Page MenuHomePhabricator

Quarry suggests invalid database names, and doesn't suggest some valid database names
Open, Needs TriagePublic

Description

While the recent implementation of database name suggestion in T287471 is helpful, it has numerous invalid entries. As mentioned in T287471#7300959, this doesn't do much validation, and so it suggests things like "commonwiki_p" instead of "commonswiki_p". Additionally, it won't suggest e.g. iuwiki_p, even though that's a perfectly valid database name.

With the new database structure, there's no obvious way of finding all of the valid database names. Running SELECT dbname from wiki; on meta_p gives all the wiki databases, but leaves out those such as meta_p itself. In addition to the wikis themselves, there are at least:

  • meta_p
  • centralauth_p
  • information_schema
  • information_schema_p
  • heartbeat_p

though I don't believe this is exhaustive.

Event Timeline

With the new database structure, there's no obvious way of finding all of the valid database names.

The replicas are still organized in sections, so it's still possible to enumerate all available databases. You just have to run SHOW DATABASES for every host in s[1-8].analytics.db.svc.wikimedia.cloud. Probably would make sense to cache that somewhere and update it every so often.

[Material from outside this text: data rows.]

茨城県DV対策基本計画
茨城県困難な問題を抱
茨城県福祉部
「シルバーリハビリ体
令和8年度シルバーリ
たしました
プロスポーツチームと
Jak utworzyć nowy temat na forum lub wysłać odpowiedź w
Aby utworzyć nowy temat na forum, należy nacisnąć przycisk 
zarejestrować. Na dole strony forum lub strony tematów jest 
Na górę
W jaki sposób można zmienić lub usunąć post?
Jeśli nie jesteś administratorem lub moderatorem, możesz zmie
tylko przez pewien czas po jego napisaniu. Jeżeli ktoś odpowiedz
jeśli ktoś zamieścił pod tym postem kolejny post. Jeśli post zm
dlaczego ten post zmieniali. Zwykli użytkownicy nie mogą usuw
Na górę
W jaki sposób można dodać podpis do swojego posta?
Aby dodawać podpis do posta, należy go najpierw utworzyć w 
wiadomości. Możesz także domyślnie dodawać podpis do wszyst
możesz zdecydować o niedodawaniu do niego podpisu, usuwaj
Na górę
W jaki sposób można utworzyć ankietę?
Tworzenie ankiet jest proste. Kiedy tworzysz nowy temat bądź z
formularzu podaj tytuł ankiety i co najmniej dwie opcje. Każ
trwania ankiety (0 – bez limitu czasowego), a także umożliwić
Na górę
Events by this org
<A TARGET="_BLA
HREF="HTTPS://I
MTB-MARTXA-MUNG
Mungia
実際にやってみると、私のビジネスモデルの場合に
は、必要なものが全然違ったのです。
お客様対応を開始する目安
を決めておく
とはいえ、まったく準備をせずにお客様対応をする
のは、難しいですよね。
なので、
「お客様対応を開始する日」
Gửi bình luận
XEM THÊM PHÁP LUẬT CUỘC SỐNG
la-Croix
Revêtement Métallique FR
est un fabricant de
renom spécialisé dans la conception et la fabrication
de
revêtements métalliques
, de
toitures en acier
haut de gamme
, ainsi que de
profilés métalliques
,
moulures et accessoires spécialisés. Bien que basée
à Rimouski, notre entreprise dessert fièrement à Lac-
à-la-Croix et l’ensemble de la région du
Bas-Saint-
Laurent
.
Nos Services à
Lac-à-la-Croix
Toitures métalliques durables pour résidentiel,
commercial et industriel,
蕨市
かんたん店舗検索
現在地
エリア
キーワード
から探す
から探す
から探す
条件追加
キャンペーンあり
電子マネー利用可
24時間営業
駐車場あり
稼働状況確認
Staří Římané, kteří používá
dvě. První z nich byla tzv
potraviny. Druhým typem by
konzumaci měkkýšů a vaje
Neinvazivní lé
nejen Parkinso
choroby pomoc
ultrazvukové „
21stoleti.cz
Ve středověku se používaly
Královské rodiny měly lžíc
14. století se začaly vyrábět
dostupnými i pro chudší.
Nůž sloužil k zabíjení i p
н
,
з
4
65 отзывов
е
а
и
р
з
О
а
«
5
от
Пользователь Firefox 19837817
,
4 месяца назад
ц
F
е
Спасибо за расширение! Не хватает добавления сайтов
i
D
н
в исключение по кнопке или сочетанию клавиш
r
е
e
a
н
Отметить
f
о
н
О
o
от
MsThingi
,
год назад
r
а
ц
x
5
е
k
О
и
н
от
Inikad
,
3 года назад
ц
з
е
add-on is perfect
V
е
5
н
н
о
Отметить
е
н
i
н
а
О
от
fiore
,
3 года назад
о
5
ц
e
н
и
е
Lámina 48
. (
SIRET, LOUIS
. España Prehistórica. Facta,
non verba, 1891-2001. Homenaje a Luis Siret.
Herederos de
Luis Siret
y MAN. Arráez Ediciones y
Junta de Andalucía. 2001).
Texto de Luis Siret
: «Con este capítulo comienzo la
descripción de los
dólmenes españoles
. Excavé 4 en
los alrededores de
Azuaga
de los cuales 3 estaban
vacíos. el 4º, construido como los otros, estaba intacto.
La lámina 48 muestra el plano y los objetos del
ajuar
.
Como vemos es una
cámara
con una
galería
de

Of course, if the section organization changes, this method would break.

The other option would be to query something like all.dblist and maintain a separate list of non-wiki databases (meta_p, heartbeat_p, centralauth_p). That has the disadvantage of having to keep that list up-to-date if it ever changes.

I'm not sure which method would be better in the long run, but all.dblist is the "more supported" method.

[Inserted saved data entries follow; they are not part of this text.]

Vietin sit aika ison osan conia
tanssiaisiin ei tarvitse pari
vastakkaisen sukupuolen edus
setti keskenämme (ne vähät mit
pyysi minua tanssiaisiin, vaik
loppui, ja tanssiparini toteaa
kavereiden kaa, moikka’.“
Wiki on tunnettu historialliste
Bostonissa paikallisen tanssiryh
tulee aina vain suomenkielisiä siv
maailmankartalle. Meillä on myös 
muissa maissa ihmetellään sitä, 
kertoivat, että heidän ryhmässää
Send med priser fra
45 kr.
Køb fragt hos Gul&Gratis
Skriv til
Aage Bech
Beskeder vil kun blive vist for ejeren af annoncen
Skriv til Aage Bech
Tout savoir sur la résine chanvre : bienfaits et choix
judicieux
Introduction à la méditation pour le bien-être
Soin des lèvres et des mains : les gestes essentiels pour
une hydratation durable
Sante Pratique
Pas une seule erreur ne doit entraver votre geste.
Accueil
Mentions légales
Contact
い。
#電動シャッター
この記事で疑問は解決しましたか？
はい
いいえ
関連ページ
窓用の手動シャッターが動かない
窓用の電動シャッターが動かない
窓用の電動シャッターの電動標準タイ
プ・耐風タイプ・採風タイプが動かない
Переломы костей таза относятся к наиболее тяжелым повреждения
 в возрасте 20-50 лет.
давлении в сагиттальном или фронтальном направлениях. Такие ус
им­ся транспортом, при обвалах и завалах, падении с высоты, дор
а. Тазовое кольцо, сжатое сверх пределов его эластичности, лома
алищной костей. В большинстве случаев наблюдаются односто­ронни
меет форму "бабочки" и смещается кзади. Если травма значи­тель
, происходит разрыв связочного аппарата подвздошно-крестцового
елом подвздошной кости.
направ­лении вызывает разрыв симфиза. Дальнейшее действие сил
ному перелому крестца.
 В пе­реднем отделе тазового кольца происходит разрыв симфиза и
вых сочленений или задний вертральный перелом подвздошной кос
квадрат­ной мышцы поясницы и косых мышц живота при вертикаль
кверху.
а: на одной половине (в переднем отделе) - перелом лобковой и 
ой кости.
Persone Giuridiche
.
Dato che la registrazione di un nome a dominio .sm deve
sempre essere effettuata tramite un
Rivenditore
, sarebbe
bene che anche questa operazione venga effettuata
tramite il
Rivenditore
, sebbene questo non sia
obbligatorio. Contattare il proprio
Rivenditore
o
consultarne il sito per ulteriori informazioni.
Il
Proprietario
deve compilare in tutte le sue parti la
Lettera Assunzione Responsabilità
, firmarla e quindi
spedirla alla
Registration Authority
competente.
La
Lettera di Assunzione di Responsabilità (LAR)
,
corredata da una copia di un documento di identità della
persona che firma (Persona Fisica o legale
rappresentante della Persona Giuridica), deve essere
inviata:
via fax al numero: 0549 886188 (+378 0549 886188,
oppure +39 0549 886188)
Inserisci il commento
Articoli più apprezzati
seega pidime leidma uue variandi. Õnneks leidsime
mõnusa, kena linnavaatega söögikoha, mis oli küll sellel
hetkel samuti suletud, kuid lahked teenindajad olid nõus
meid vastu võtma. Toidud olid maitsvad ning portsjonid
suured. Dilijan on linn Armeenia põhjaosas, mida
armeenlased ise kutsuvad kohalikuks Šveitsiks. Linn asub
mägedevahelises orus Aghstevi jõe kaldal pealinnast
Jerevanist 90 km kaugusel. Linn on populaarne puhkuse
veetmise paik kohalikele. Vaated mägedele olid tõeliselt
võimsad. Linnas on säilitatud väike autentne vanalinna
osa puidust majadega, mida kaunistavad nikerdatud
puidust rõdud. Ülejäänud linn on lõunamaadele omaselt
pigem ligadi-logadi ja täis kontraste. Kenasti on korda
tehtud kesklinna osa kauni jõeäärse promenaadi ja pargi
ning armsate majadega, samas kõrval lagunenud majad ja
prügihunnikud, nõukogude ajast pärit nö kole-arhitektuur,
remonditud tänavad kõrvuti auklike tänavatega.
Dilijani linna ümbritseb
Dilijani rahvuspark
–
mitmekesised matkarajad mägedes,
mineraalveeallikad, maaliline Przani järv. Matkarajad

information_schema should not be included, as querying it (apparently) causes problems. information_schema_p is also disabled in Quarry, because QueryRevision.is_allowed doesn't distinguish between the two.

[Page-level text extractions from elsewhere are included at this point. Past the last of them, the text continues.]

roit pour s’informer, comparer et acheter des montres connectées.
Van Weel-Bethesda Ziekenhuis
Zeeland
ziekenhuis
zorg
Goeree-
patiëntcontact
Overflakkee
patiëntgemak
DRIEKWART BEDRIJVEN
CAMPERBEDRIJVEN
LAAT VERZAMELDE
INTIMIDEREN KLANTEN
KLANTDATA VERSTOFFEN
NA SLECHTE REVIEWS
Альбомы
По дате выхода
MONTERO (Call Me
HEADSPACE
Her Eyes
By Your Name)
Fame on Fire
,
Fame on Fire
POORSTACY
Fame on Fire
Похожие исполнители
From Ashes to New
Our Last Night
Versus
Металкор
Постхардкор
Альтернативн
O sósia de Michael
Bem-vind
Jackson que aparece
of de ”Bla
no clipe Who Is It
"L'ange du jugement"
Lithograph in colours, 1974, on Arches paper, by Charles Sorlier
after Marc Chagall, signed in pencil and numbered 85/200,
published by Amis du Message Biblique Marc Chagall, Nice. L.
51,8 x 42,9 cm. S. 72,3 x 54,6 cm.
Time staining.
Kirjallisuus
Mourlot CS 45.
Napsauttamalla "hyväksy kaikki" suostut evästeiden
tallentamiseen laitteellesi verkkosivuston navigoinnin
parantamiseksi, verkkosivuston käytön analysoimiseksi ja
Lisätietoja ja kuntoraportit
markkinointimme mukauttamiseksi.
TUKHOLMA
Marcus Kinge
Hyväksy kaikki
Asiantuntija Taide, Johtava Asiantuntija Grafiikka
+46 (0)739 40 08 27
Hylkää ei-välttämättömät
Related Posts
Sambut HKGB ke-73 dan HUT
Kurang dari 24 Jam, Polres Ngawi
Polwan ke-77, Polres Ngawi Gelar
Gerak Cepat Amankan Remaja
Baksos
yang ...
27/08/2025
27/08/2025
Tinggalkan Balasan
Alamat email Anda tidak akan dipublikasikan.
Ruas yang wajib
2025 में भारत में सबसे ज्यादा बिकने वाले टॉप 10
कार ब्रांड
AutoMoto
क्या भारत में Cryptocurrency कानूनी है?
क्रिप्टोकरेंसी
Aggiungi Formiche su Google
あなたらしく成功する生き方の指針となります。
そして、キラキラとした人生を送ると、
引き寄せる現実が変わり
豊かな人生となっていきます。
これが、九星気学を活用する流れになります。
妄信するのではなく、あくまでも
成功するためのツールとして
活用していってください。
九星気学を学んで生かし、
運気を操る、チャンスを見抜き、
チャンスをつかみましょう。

heartbeat_p actually shouldn't be included in the list, because with the multi-instance databases it only includes lag for the current slice. So you need to connect to a different database and then query heartbeat_p.heartbeat. So it's only meta_p and centralauth_p that need to be added. So all.dblist (or maybe open.dblist, or all.dblist - private.dblist) seems like the better option

the wiki replicas exclude private + closed wikis so you'd need open - private

All of the invalid database names can be removed from the suggestions if we limit them to only include db names against which successful queries have been run in the past. This doesn't seem to significantly increase the internal query runtime.

An ideal solution probably would be to maintain the list of valid dbnames through a cronjob.

With PR-24 closed, should this task be closed as resolved?